Além dos seus filmes de ficção, que se tornaram raros nos últimos anos, Werner Herzog tem por hábito fazer documentários sobre figuras com algum grau de loucura e que ele observa ao mesmo tempo com admiração e com perplexidade.
Aconteceu em Grizzly Man, que era sobre um homem que achava que conseguia viver com ursos, e em My Best Friend, sobre o actor Klaus Kinski, que entrou em cinco filmes de Herzog apesar de o realizador o considerar “uma peste” e ter assistido sem tristeza à sua morte. Isto para ficarmos apenas pelos títulos recentes.
Eis o Admirável Mundo em Rede usa a mesma fórmula, só que a criatura alucinada é a internet. Herzog, se nunca trata a internet como um ser vivo, não deixa por isso de a ver como capaz de um dia se transformar em qualquer coisa com inteligência e vontade próprias.

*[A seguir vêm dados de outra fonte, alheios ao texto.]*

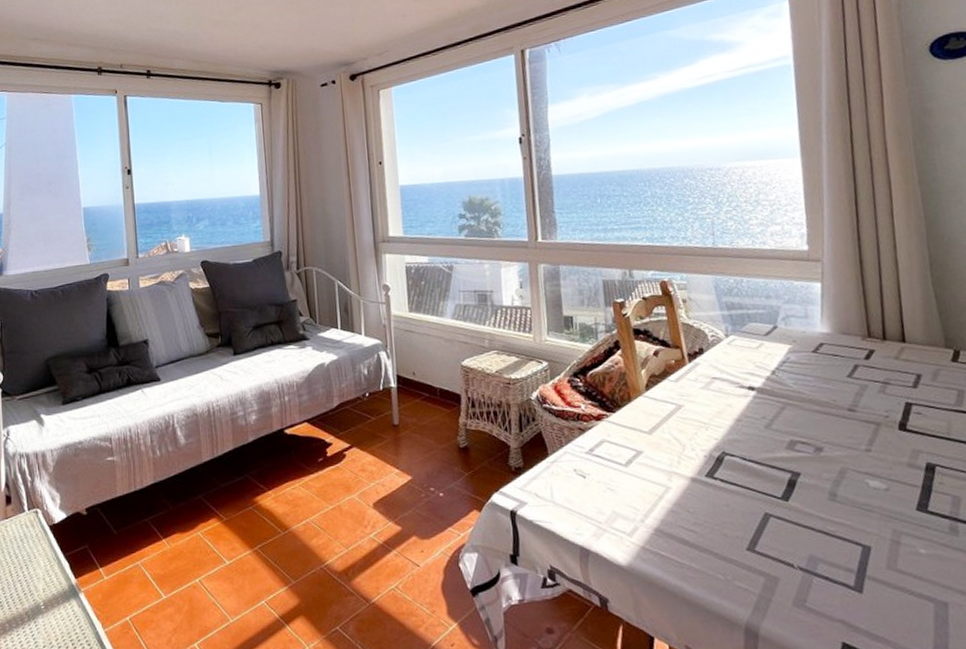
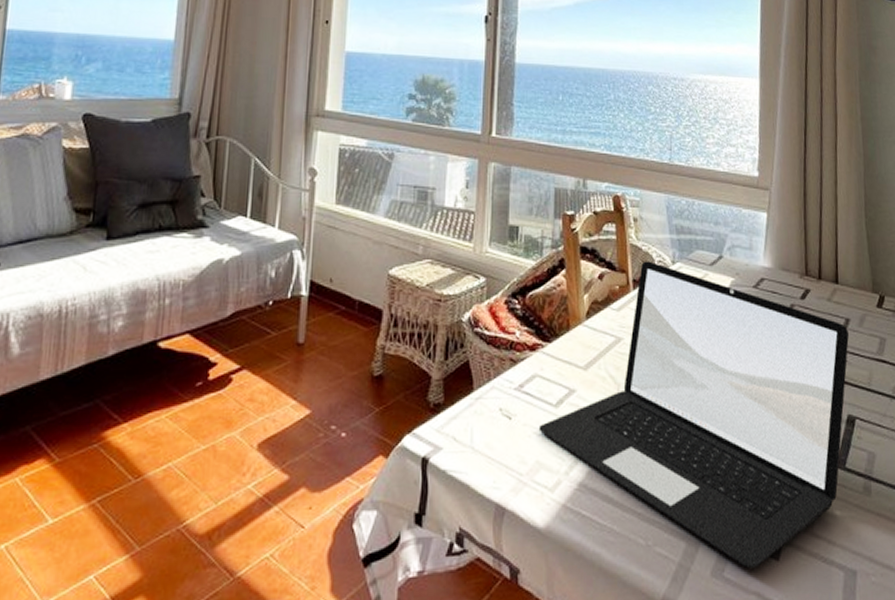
laptop: none [611,336,923,600] -> present [538,261,849,569]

Dividido em dez capítulos, com nomes como The Early Days, The Glory of the Net e The Future, o filme começa por ser uma história linear da criação da internet mas rapidamente se transforma numa espécie de comédia negra, onde hackers, carros sem condutor, robots, viciados em jogos vídeo e a “internet das coisas” se misturam com analistas de segurança, investigadores no campo da neurologia, astrónomos e, mais prosaicamente, todo o tipo de engenheiros, e ainda algum Wagner no banda sonora.
O resultado final, com todo o seu verniz tecnológico-prospectivo, no fundo dá-nos a imagem caótica de um clássico de todos os tempos - o anúncio do enésimo futuro com visões de imortalidade. A prazo, sugere (ou, mais exactamente, ameaça) Eis o Admirável Mundo em Rede, a memória e a experiência, e aquilo que se constrói a partir delas, serão um terreno dominado pelas máquinas e pelas ligações electrónicas. Isto é, nada de novo na frente ocidental ou em qualquer outra.
Como estado da arte das fantasias do momento, o filme de Herzog é divertido e às vezes mesmo um gozo pegado. Como exercício especulativo, é igual a tantos outros. Vale pela paródia com base em factos reais e ideias fantásticas, portanto.